Thoughtfactory: abstractions

developing the tradition of photographic abstraction

rock abstract --archives

From the archives: an abstract  that would have been made around 2001-2, before there was the ocean of  digital images in social media where people  consume  and discard images so rapidly.  Before the emergence of our image-heavy world,  where it is  no longer  enough to simply ‘make a photograph'. Photography now needs  some concepts or ideas.    

This looks back  to that time, when as  argued by photo historians such as  Lyle Rexer and Carol Squires something happened to photography in the 1960s/1970s that made it impossible to look at art photographs  in the traditional way. What shifted with this event,  it is argued,   was the emergence of an assumption that photography never did simply open a window on the world. Photography  as a window on the world was the  traditional view of photography, but there  had also been artists who had been experimenting with and redrawing the boundaries of traditional photography for decades. 

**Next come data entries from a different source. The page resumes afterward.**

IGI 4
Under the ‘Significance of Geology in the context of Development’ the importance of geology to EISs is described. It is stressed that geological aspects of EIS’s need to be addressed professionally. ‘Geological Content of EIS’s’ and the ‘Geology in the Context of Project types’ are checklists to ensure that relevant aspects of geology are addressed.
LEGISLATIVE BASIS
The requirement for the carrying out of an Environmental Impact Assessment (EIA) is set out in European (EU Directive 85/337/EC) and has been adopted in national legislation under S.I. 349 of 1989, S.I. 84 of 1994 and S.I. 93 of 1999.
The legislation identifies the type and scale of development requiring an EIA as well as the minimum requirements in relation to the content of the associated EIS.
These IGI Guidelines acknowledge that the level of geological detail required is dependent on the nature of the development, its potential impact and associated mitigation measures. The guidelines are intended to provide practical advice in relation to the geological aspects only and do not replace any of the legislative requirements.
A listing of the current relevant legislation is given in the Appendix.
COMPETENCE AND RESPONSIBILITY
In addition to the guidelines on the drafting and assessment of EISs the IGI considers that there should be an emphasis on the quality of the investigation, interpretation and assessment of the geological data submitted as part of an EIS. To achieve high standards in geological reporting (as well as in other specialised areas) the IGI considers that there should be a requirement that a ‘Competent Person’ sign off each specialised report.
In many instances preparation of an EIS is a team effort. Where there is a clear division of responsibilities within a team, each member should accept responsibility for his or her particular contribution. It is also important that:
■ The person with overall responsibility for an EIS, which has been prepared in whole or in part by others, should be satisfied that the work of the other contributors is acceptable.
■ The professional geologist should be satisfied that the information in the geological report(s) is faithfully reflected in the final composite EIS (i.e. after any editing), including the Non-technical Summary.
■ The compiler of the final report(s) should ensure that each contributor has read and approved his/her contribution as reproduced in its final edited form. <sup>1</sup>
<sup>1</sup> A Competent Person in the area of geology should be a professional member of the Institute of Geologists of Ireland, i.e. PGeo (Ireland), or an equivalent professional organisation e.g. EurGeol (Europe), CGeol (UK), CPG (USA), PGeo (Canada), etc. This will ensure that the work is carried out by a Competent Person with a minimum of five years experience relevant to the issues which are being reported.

That event was conceptual art, the movement that saw a gravitation toward language-based art, a lo-fi aesthetic   and an understanding of  art as primarily a way of exploring ideas--then  anti-commodification, social and/or political critique, and ideas/information as medium  Although it often yielded nothing more than ephemeral events or experiments, its impact is all over the art world. Conceptual art introduced to the art world various types of photography that had been excluded or ignored, while calling attention to the fact that even photographs that seemed straightforward often demanded a second look. 

The after effect of the upheaval caused by conceptual art was  the  shift to understanding photography as creating new worlds through the complex process of making images--by reconsidering  and reimagining the role of light, color, composition, materiality and the subject in the art of photography. This creates a conceptual framework around which post-digital imagery can be viewed and interpreted---a photo can be a reality of its own, something without any reference points to empirical reality. 

The artists on the cusp of photography’s latest existential crisis associated with the ocean of  digital images are essentially deconstructing the medium and putting it back together, sometimes in the form of a sculpture, or an intentionally disposable zine, a mass produced print, or releasing it into the ethers of the internet.  A photogprahy that is almost devoid of ideas is going to disappear into the ocean of images.